From the first line of the records below, transcribe each line exactly up to and including the one with "List each element's"; pictures stay out.

**Provided data:**

= Beginning of Section =

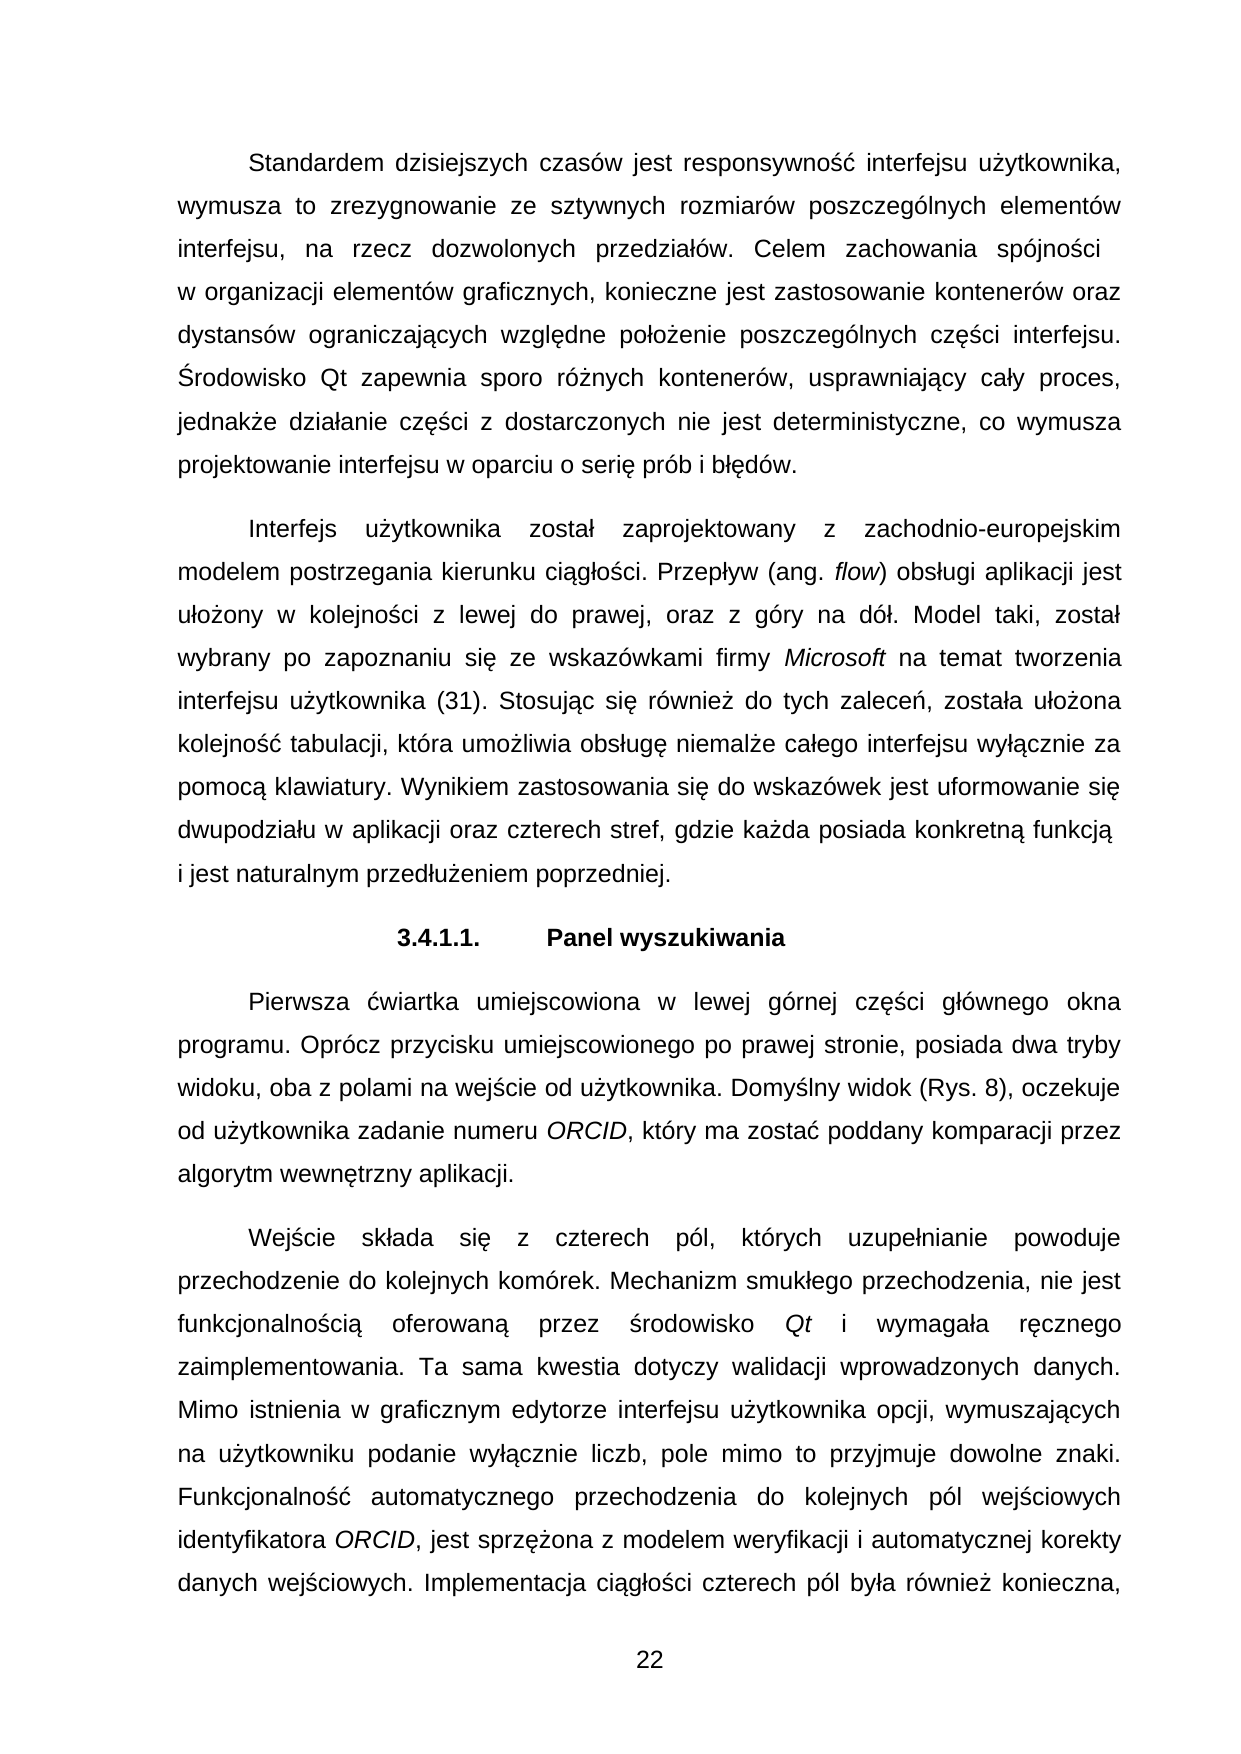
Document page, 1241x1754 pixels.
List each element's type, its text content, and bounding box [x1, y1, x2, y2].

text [177, 1223, 1122, 1597]
text Interfejs użytkownika został zaprojektowany z zachodnio-europejskim modelem postrzegania kierunku ciągłości. Przepływ (ang. flow) obsługi aplikacji jest ułożony w kolejności z lewej do prawej, oraz z góry na dół. Model taki, został wybrany po zapoznaniu się ze wskazówkami firmy Microsoft na temat tworzenia interfejsu użytkownika . Stosując się również do tych zaleceń, została ułożona kolejność tabulacji, która umożliwia obsługę niemalże całego interfejsu wyłącznie za pomocą klawiatury. Wynikiem zastosowania się do wskazówek jest uformowanie się dwupodziału w aplikacji oraz czterech stref, gdzie każda posiada konkretną funkcją i jest naturalnym przedłużeniem poprzedniej. [177, 513, 1122, 887]
text Standardem dzisiejszych czasów jest responsywność interfejsu użytkownika, wymusza to zrezygnowanie ze sztywnych rozmiarów poszczególnych elementów interfejsu, na rzecz dozwolonych przedziałów. Celem zachowania spójności w organizacji elementów graficznych, konieczne jest zastosowanie kontenerów oraz dystansów ograniczających względne położenie poszczególnych części interfejsu. Środowisko Qt zapewnia sporo różnych kontenerów, usprawniający cały proces, jednakże działanie części z dostarczonych nie jest deterministyczne, co wymusza projektowanie interfejsu w oparciu o serię prób i błędów. [177, 148, 1122, 478]
subtitle Panel wyszukiwania [326, 922, 1122, 951]
text Pierwsza ćwiartka umiejscowiona w lewej górnej części głównego okna programu. Oprócz przycisku umiejscowionego po prawej stronie, posiada dwa tryby widoku, oba z polami na wejście od użytkownika. Domyślny widok (Rys. 8), oczekuje od użytkownika zadanie numeru ORCID, który ma zostać poddany komparacji przez algorytm wewnętrzny aplikacji. [177, 986, 1122, 1188]
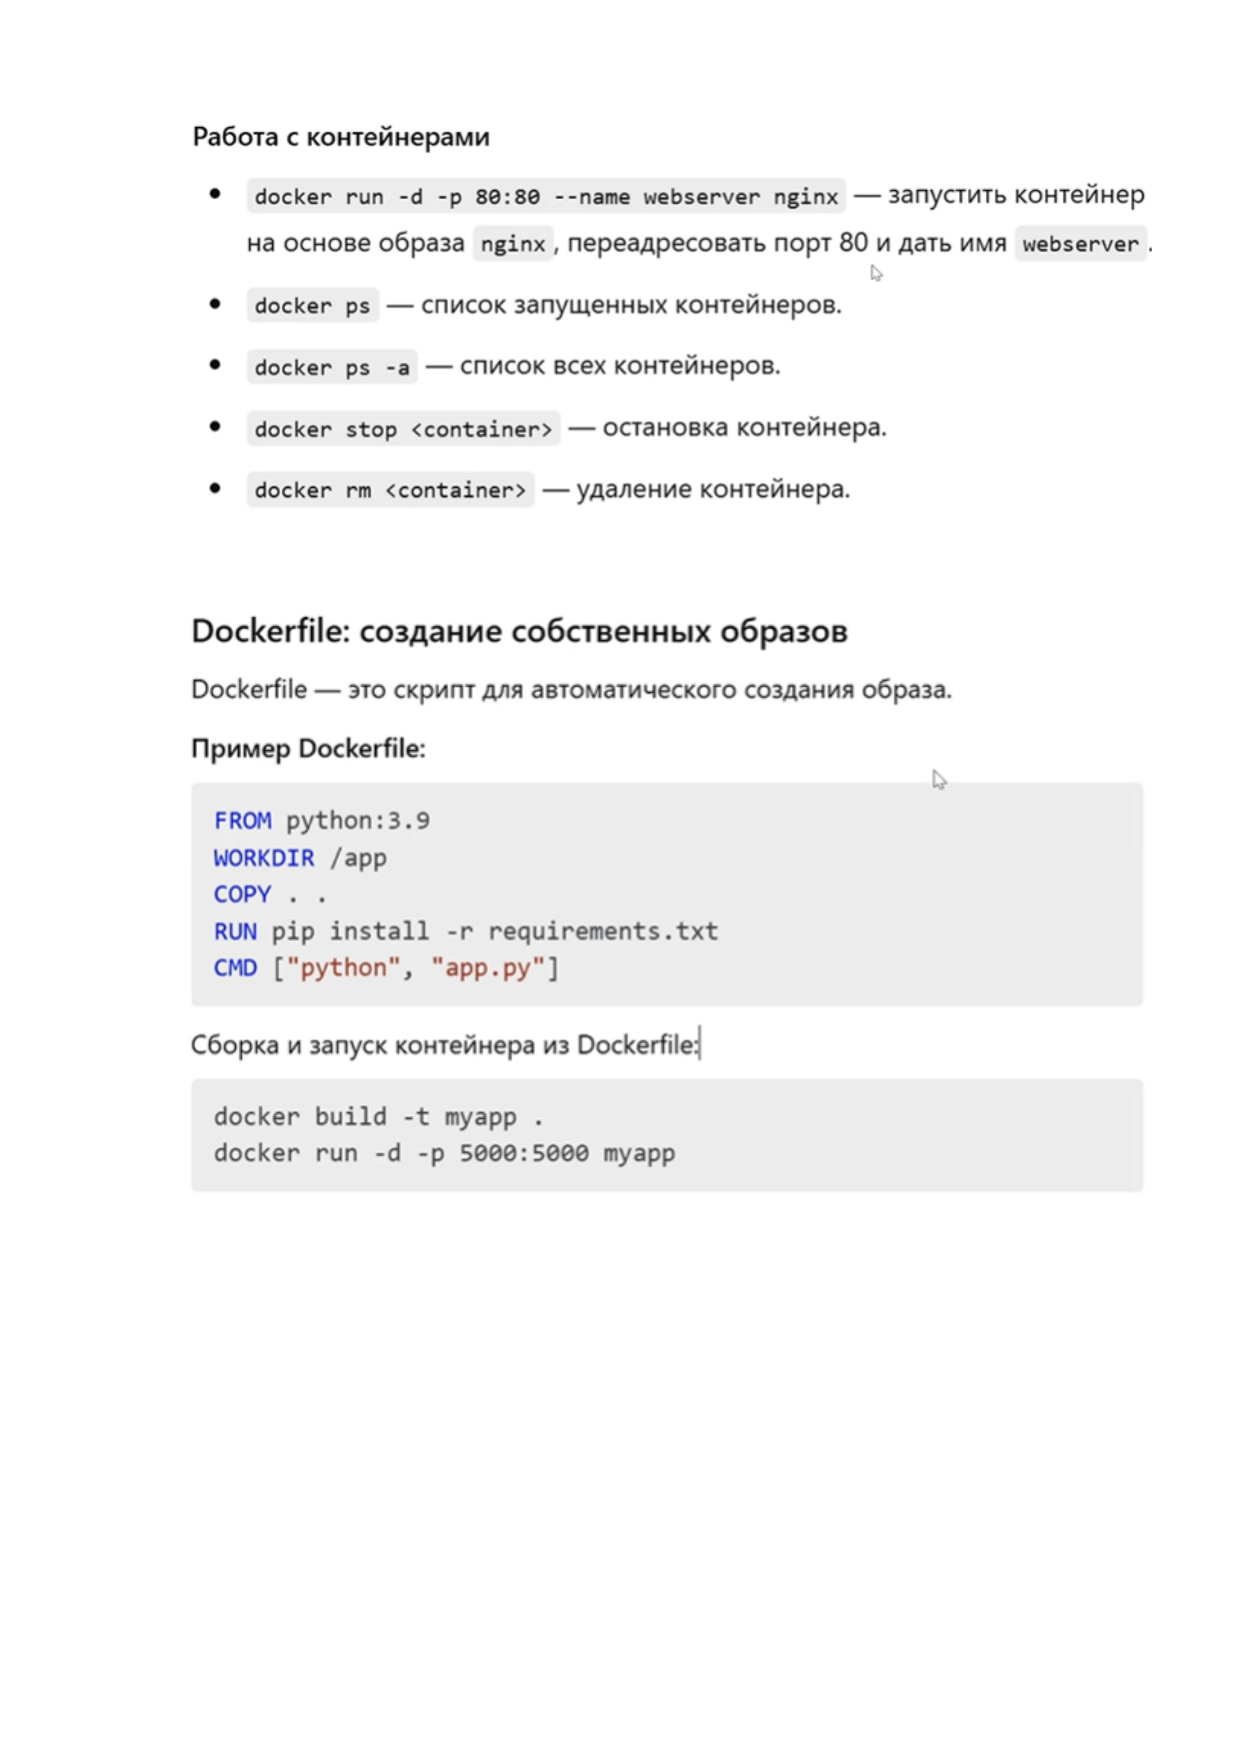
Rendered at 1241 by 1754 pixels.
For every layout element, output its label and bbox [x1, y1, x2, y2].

picture [177, 118, 1152, 532]
picture [177, 609, 1152, 1199]
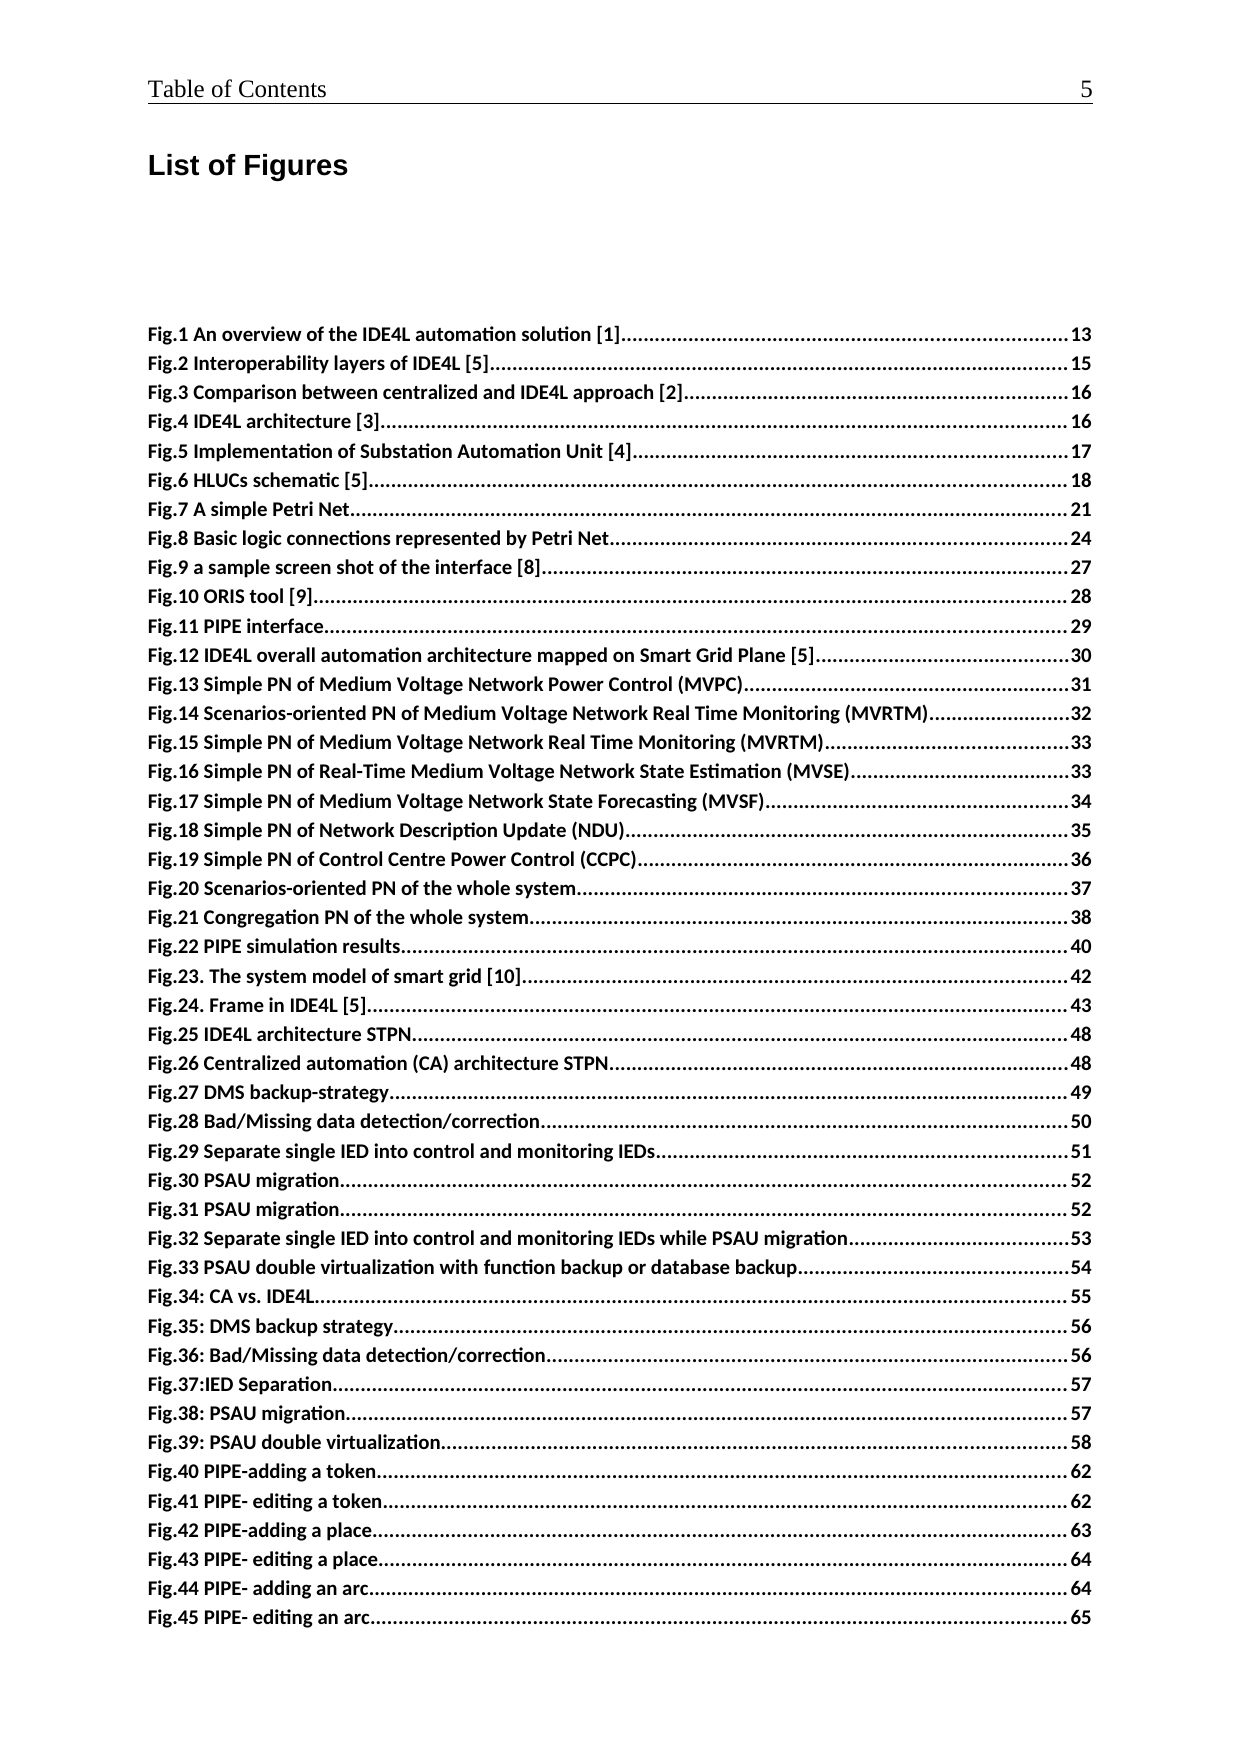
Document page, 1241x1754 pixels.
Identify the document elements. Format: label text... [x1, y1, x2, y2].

= End of Section =

**Output for this task:**
Document page, 1241x1754 pixels.
List each element's type, its text content, and bounding box [x1, y1, x2, y2].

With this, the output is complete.